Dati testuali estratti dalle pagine
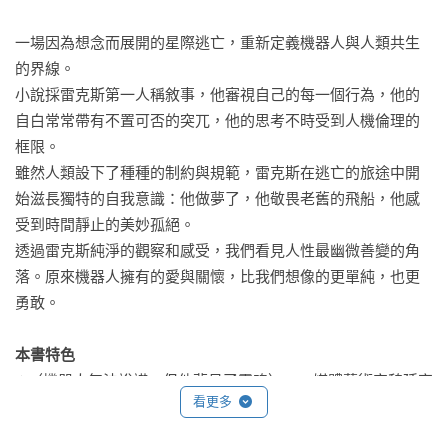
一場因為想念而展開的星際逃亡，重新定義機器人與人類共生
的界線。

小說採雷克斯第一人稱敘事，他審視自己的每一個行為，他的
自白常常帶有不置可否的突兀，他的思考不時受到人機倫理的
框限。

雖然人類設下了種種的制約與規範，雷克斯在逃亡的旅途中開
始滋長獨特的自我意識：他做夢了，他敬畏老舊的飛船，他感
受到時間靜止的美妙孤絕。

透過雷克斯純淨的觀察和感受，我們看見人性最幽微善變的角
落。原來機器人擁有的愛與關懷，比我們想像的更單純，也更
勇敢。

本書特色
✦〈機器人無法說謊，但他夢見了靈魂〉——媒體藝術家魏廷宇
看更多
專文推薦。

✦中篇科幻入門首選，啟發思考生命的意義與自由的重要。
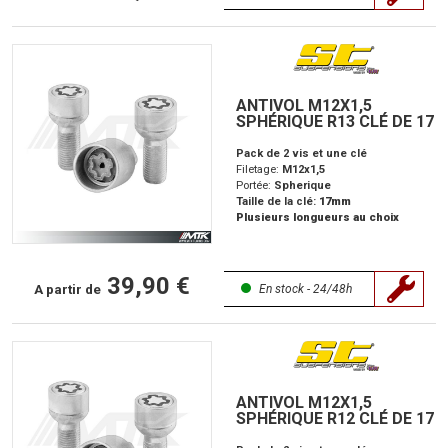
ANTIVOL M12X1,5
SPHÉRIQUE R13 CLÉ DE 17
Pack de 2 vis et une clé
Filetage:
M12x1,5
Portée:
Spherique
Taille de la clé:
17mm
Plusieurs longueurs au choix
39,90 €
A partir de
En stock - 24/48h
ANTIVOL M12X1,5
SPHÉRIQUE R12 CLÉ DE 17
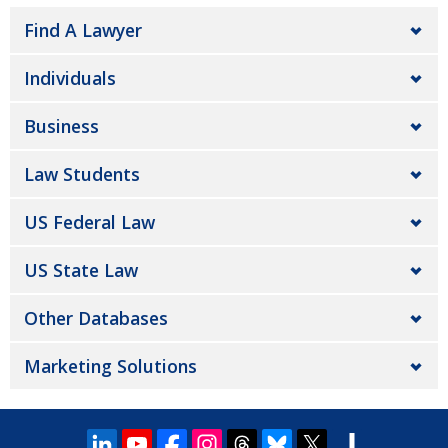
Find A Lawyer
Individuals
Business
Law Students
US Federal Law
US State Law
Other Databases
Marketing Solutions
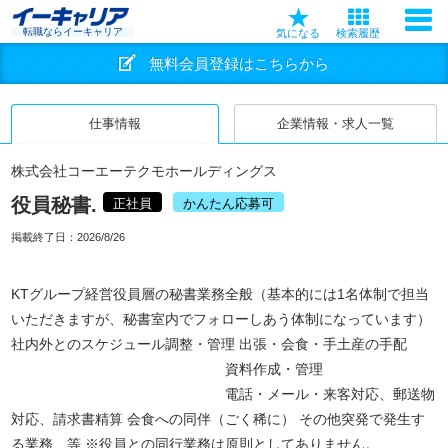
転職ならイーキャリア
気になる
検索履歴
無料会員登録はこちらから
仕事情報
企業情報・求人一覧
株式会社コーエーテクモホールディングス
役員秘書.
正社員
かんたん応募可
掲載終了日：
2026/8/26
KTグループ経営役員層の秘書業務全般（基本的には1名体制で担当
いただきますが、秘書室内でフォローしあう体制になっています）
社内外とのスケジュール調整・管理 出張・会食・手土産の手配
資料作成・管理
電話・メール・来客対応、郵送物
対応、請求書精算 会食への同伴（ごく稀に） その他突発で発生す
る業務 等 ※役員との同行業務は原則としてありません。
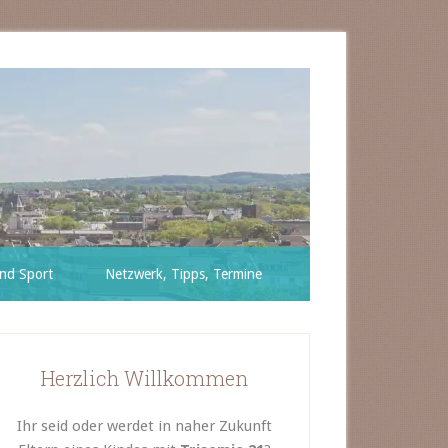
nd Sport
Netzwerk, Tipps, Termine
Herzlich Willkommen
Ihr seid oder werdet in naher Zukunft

- Istruzioni del compito -
Ricopia parola per parola tutte le voci qui sopra, senza riportare le immagini nella risposta.

- Soluzione dell'esercizio -
一場因為想念而展開的星際逃亡，重新定義機器人與人類共生
的界線。

小說採雷克斯第一人稱敘事，他審視自己的每一個行為，他的
自白常常帶有不置可否的突兀，他的思考不時受到人機倫理的
框限。

雖然人類設下了種種的制約與規範，雷克斯在逃亡的旅途中開
始滋長獨特的自我意識：他做夢了，他敬畏老舊的飛船，他感
受到時間靜止的美妙孤絕。

透過雷克斯純淨的觀察和感受，我們看見人性最幽微善變的角
落。原來機器人擁有的愛與關懷，比我們想像的更單純，也更
勇敢。

本書特色
✦〈機器人無法說謊，但他夢見了靈魂〉——媒體藝術家魏廷宇
看更多
專文推薦。

✦中篇科幻入門首選，啟發思考生命的意義與自由的重要。
ANTIVOL M12X1,5
SPHÉRIQUE R13 CLÉ DE 17
Pack de 2 vis et une clé
Filetage:
M12x1,5
Portée:
Spherique
Taille de la clé:
17mm
Plusieurs longueurs au choix
39,90 €
A partir de
En stock - 24/48h
ANTIVOL M12X1,5
SPHÉRIQUE R12 CLÉ DE 17
Find A Lawyer
Individuals
Business
Law Students
US Federal Law
US State Law
Other Databases
Marketing Solutions
転職ならイーキャリア
気になる
検索履歴
無料会員登録はこちらから
仕事情報
企業情報・求人一覧
株式会社コーエーテクモホールディングス
役員秘書.
正社員
かんたん応募可
掲載終了日：
2026/8/26
KTグループ経営役員層の秘書業務全般（基本的には1名体制で担当
いただきますが、秘書室内でフォローしあう体制になっています）
社内外とのスケジュール調整・管理 出張・会食・手土産の手配
資料作成・管理
電話・メール・来客対応、郵送物
対応、請求書精算 会食への同伴（ごく稀に） その他突発で発生す
る業務 等 ※役員との同行業務は原則としてありません。
nd Sport
Netzwerk, Tipps, Termine
Herzlich Willkommen
Ihr seid oder werdet in naher Zukunft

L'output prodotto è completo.